━━━ Data shown ━━━
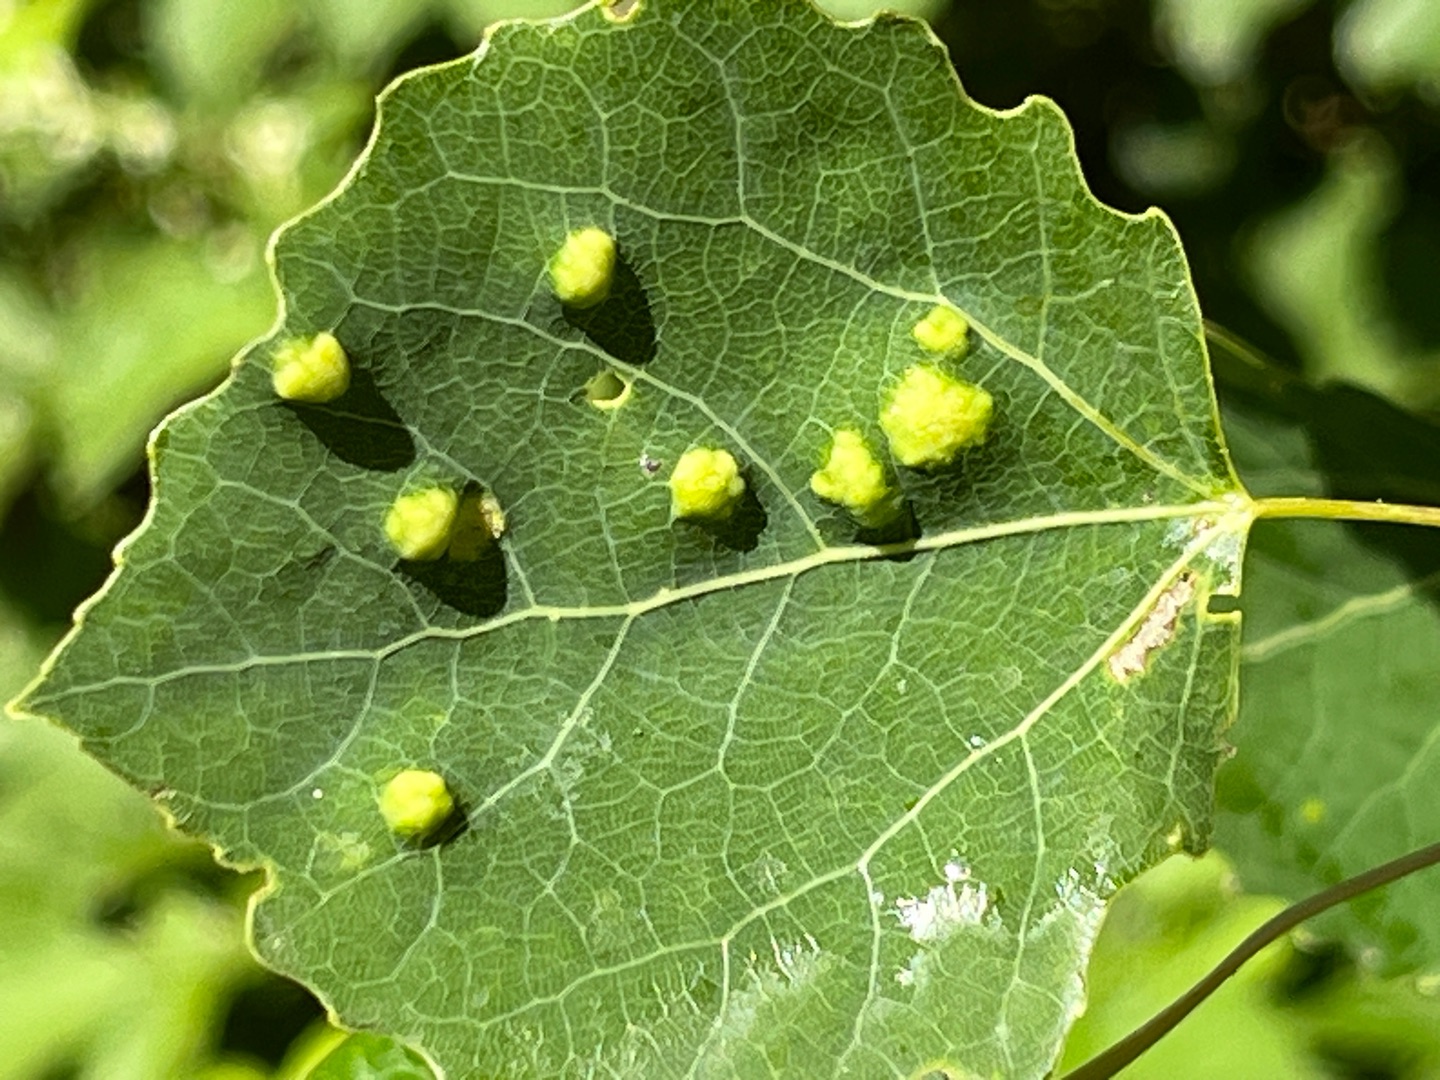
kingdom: Animalia
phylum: Arthropoda
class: Arachnida
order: Trombidiformes
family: Eriophyidae
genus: Phyllocoptes
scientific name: Phyllocoptes populi
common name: Aspegalmide
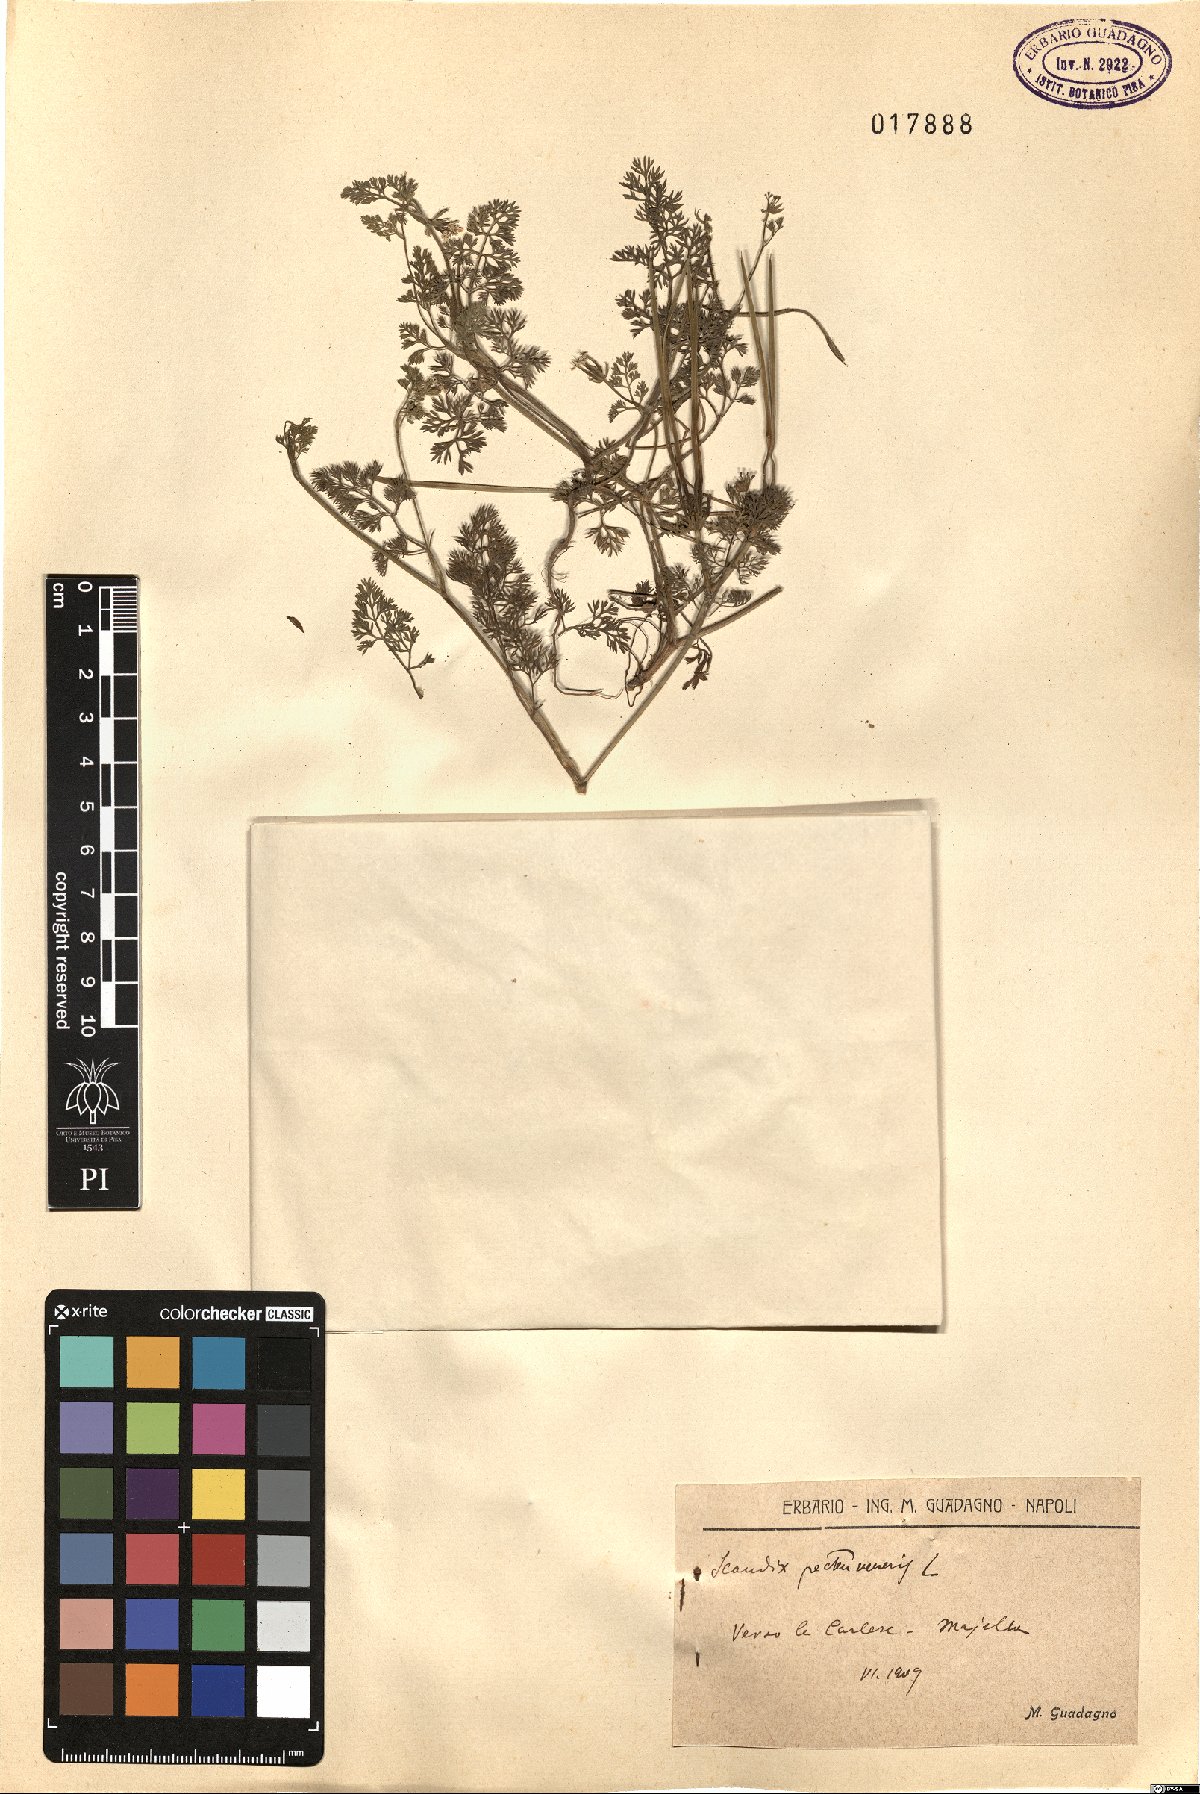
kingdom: Plantae
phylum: Tracheophyta
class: Magnoliopsida
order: Apiales
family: Apiaceae
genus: Scandix
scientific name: Scandix pecten-veneris
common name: Shepherd's-needle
━━━
**Aim**
Rewrite every row above, substituting "vernacular name" for each "common name" and keeping everything else the same. Leave the pictures out.

**Result of this task**
kingdom: Animalia
phylum: Arthropoda
class: Arachnida
order: Trombidiformes
family: Eriophyidae
genus: Phyllocoptes
scientific name: Phyllocoptes populi
vernacular name: Aspegalmide
kingdom: Plantae
phylum: Tracheophyta
class: Magnoliopsida
order: Apiales
family: Apiaceae
genus: Scandix
scientific name: Scandix pecten-veneris
vernacular name: Shepherd's-needle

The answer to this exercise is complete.